Exercise material:
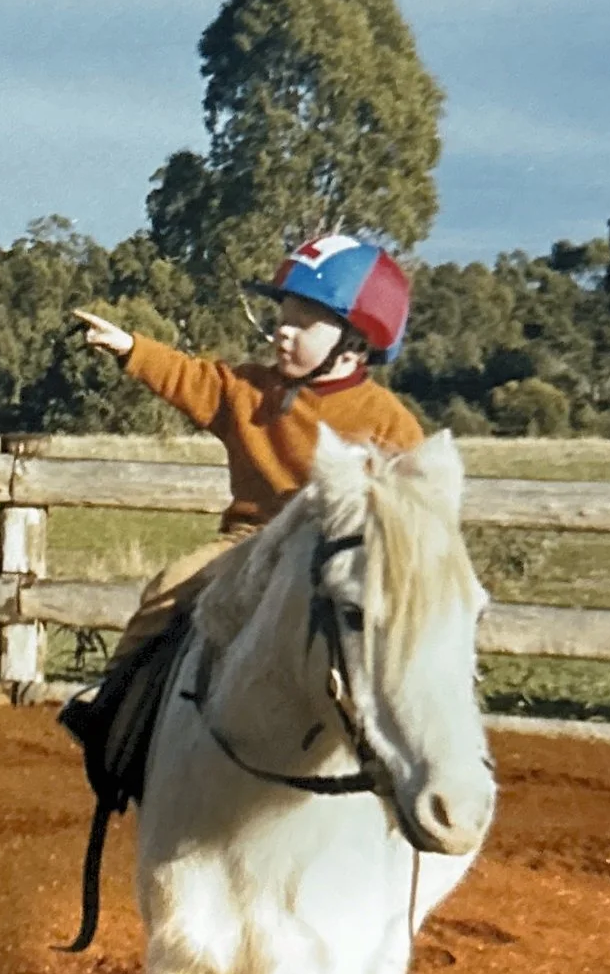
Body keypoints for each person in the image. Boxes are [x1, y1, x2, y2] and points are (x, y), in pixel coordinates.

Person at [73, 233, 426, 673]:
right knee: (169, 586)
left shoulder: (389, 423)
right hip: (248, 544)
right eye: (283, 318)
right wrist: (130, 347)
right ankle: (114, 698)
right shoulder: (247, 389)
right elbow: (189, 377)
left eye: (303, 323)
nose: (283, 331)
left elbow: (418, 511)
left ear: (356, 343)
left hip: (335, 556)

--

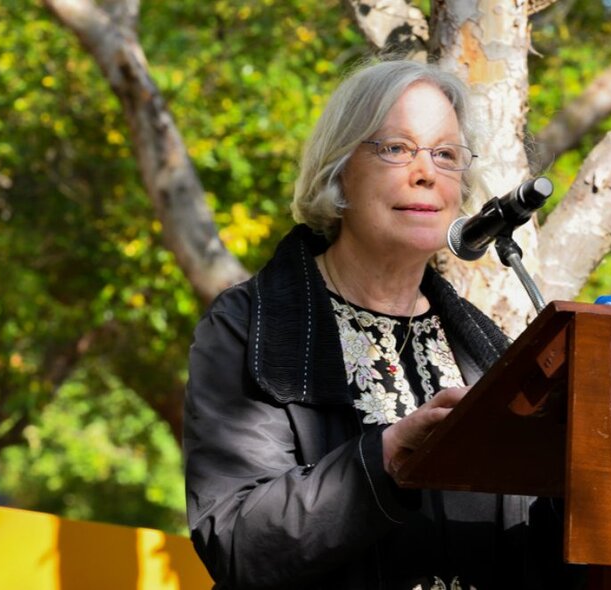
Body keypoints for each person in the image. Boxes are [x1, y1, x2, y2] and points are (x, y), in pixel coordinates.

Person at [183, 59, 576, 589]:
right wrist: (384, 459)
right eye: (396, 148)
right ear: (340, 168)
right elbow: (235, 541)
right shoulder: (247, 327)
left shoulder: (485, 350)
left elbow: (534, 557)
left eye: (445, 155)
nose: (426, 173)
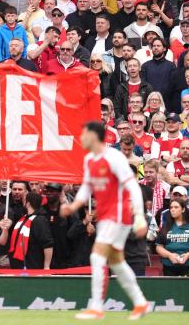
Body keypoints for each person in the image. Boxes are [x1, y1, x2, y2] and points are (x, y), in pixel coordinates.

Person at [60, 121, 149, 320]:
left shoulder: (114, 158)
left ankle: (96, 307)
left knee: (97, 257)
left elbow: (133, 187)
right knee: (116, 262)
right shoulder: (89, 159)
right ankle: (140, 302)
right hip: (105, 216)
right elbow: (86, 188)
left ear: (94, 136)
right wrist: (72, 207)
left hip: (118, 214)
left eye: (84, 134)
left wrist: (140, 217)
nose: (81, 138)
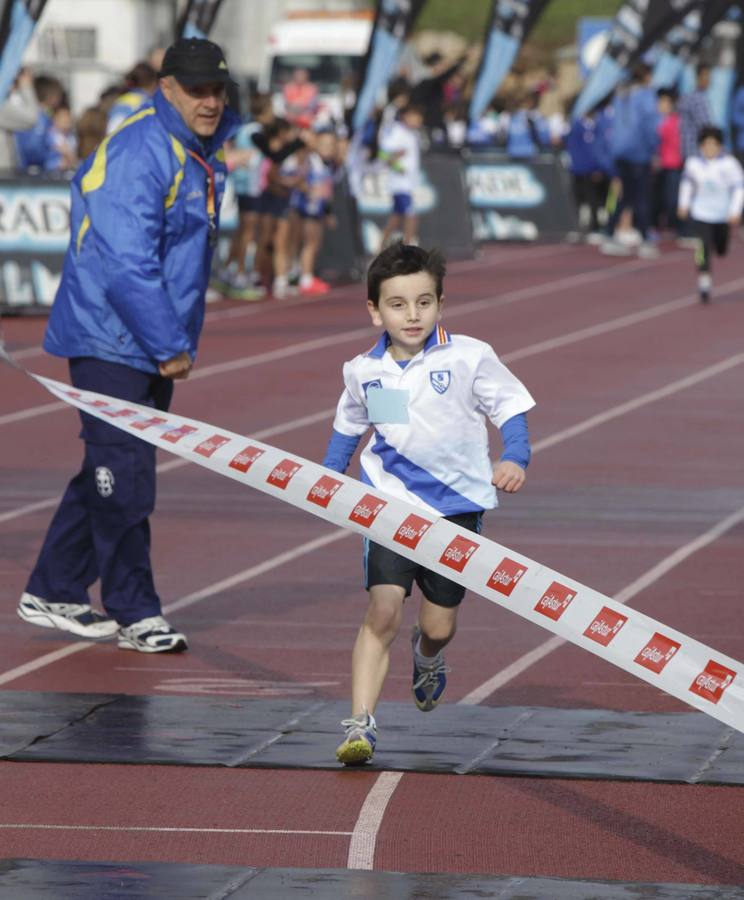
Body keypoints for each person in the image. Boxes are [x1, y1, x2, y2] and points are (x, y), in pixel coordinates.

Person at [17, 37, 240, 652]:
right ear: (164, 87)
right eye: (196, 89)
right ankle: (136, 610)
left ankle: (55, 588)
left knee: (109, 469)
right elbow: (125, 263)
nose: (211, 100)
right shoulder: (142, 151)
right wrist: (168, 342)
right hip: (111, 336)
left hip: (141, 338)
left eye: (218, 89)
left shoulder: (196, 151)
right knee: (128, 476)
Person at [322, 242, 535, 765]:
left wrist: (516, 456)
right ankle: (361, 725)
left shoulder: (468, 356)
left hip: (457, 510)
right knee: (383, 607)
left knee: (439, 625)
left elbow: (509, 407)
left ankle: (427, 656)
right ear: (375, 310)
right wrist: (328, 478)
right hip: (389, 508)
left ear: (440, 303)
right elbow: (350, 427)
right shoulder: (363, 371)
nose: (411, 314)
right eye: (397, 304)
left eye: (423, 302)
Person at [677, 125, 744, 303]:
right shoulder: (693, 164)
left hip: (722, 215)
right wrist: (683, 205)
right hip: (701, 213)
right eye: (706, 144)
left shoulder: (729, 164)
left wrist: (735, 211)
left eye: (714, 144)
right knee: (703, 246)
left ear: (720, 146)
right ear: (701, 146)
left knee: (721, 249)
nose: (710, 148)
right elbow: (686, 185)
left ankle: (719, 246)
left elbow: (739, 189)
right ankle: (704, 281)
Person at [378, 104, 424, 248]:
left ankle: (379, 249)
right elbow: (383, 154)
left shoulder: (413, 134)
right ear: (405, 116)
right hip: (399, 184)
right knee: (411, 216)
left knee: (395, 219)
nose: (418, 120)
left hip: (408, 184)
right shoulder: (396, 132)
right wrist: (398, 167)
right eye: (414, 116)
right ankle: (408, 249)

--

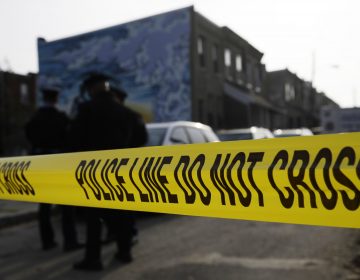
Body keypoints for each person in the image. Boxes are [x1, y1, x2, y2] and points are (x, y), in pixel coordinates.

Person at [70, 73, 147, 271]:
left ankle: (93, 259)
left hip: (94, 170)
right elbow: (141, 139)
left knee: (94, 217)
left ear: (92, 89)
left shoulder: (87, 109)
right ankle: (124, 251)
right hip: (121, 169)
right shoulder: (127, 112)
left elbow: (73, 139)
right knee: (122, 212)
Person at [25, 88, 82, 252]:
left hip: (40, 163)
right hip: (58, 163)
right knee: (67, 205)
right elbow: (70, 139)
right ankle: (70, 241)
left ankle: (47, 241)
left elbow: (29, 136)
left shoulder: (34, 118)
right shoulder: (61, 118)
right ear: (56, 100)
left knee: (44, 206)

Task to carry out: Output exactly the lines of the material above from the one containing "right elbow: (70, 139)" up to and including the one containing "left knee: (44, 206)".

Response to the task:
right elbow: (70, 139)
right ankle: (70, 241)
left ankle: (47, 241)
left elbow: (29, 136)
left shoulder: (34, 118)
right shoulder: (61, 118)
right ear: (56, 100)
left knee: (44, 206)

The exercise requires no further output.